Text section:
■ ■ ■ ■

Overview
B-Trees and B+ Trees are self-balancing search tree data structures that maintain sorted data and allow searches, sequential access, insertions, and deletions in logarithmic time. Unlike binary search trees where each node has at most two children, B-Trees allow nodes to have multiple children, making them particularly effective for systems that read and write large blocks of data.
Database management systems and file systems use these structures because they minimize disk I/O operations. When reading from disk, the system retrieves entire blocks of data at once. B-Trees organize data so that each node corresponds to a disk block, maximizing the amount of useful information retrieved per disk access.
A B-Tree of order m (also called the degree or branching factor) maintains these properties:
- Every node has at most m children
- Every non-leaf node (except root) has at least ⌈m/2⌉ children
- The root has at least two children if it is not a leaf
- All leaves appear at the same level
- A non-leaf node with k children contains k-1 keys
B+ Trees extend B-Trees by storing all values in leaf nodes and using internal nodes purely for navigation. This modification provides several advantages for database applications, including more predictable sequential access performance and higher fanout in internal nodes.
Key Principles
B-Trees balance height against node capacity. Each node stores multiple keys and child pointers, reducing tree height compared to binary trees. For a tree with n keys and maximum m children per node, the height is O(log_m n). Larger m values produce shorter trees, but nodes become more expensive to search linearly.

■ ■ ■ ■

Exercise requirements:
A. Reproduce the B-Tree text word for word, from "A B-Tree of" up to and including "in internal nodes.".
B. Answer these questions from the B-Tree text:
(i) What do B-Trees minimize that makes database management systems and file systems use them?
(ii) How many keys does a non-leaf node with k children contain?
(iii) In which nodes do B+ Trees store all values?

■ ■ ■ ■

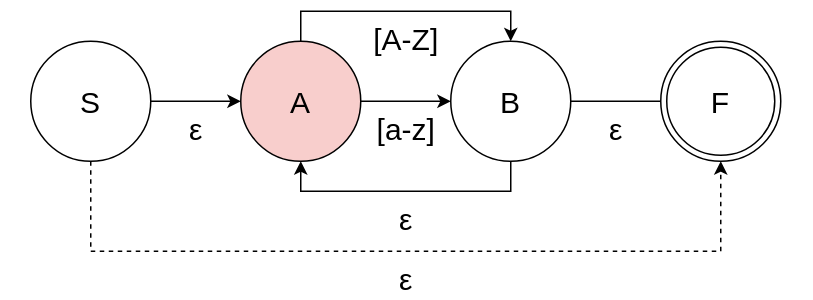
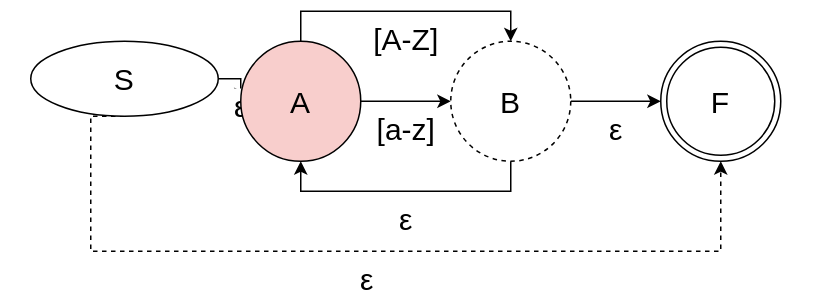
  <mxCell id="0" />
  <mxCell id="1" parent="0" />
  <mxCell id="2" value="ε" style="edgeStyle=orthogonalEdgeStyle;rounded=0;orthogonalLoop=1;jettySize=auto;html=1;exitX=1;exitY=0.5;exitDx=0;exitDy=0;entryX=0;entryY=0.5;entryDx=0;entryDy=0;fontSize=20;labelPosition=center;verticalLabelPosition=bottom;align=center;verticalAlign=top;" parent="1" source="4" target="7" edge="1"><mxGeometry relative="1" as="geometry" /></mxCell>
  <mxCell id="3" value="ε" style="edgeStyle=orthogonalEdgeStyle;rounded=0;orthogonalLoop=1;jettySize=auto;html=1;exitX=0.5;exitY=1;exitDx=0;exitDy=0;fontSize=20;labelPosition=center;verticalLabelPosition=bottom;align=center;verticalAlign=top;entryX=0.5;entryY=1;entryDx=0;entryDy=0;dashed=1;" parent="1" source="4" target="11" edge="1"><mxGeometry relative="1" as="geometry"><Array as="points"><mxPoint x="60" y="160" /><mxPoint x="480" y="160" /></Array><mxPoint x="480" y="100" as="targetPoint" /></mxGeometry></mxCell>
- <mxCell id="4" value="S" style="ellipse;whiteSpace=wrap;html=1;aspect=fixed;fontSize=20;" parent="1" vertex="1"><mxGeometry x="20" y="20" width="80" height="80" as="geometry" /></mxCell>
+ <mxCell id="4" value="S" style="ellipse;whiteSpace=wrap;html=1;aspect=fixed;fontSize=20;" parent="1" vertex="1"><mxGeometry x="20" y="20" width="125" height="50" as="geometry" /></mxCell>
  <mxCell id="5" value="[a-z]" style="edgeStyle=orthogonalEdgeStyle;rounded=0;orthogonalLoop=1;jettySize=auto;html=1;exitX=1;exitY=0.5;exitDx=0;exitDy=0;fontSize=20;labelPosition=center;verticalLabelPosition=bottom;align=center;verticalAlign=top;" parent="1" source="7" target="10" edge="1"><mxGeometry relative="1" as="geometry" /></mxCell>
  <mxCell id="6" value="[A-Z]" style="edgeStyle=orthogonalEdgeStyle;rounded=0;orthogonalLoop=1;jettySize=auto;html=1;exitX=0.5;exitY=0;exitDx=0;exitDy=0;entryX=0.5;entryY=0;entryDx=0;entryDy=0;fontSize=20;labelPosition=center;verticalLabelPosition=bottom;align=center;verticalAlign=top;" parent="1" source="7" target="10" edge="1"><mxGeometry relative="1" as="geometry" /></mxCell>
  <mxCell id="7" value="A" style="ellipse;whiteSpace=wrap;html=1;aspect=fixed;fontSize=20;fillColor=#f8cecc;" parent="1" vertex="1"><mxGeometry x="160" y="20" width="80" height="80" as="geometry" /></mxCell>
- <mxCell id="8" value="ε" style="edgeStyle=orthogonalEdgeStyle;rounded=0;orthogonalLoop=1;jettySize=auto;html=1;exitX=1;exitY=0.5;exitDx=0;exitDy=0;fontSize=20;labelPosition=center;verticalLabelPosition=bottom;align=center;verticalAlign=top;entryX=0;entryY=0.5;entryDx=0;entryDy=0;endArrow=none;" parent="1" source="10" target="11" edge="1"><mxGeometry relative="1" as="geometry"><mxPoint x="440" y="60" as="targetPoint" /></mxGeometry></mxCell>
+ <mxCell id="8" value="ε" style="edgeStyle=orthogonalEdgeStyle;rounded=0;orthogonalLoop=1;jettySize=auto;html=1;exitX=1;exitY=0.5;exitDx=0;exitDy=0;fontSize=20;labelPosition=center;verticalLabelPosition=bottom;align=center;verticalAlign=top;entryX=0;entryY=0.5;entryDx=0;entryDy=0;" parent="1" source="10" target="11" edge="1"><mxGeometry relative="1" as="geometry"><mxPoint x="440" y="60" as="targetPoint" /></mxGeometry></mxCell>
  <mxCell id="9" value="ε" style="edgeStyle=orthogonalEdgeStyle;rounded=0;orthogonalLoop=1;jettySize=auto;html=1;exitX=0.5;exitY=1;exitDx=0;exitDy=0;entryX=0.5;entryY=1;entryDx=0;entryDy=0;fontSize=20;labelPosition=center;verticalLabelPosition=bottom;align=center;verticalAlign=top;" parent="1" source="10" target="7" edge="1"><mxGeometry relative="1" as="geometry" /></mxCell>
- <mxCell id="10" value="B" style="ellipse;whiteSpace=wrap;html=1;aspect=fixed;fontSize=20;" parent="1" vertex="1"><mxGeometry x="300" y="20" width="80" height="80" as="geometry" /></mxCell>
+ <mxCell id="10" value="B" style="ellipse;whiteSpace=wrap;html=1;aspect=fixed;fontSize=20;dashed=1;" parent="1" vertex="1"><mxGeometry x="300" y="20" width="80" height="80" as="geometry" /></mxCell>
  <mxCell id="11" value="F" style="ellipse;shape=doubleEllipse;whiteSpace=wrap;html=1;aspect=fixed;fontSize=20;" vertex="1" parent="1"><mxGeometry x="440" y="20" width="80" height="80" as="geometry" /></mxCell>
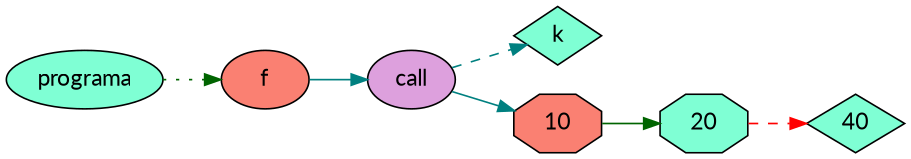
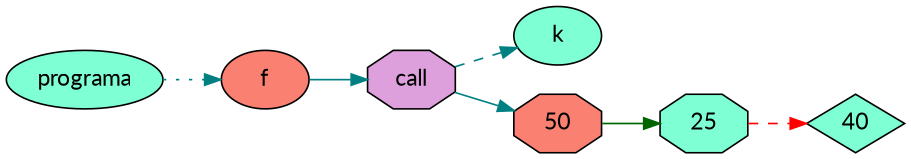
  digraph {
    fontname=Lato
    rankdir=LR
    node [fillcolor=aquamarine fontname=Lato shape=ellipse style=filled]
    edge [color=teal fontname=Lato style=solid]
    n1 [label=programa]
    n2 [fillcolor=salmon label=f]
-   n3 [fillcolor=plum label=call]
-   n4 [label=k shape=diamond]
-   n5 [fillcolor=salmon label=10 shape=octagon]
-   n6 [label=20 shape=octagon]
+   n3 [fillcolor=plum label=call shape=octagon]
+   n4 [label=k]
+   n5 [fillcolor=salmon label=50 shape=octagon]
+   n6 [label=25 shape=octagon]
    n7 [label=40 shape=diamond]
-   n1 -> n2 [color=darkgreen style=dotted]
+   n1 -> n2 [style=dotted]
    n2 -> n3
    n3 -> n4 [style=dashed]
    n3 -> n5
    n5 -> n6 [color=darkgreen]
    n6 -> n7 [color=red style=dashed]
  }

■ ■ ■ ■

Written responses:
A.
A B-Tree of order m (also called the degree or branching factor) maintains these properties:
- Every node has at most m children
- Every non-leaf node (except root) has at least ⌈m/2⌉ children
- The root has at least two children if it is not a leaf
- All leaves appear at the same level
- A non-leaf node with k children contains k-1 keys
B+ Trees extend B-Trees by storing all values in leaf nodes and using internal nodes purely for navigation. This modification provides several advantages for database applications, including more predictable sequential access performance and higher fanout in internal nodes.

B.
(i) Disk I/O operations.
(ii) k-1 keys.
(iii) In leaf nodes.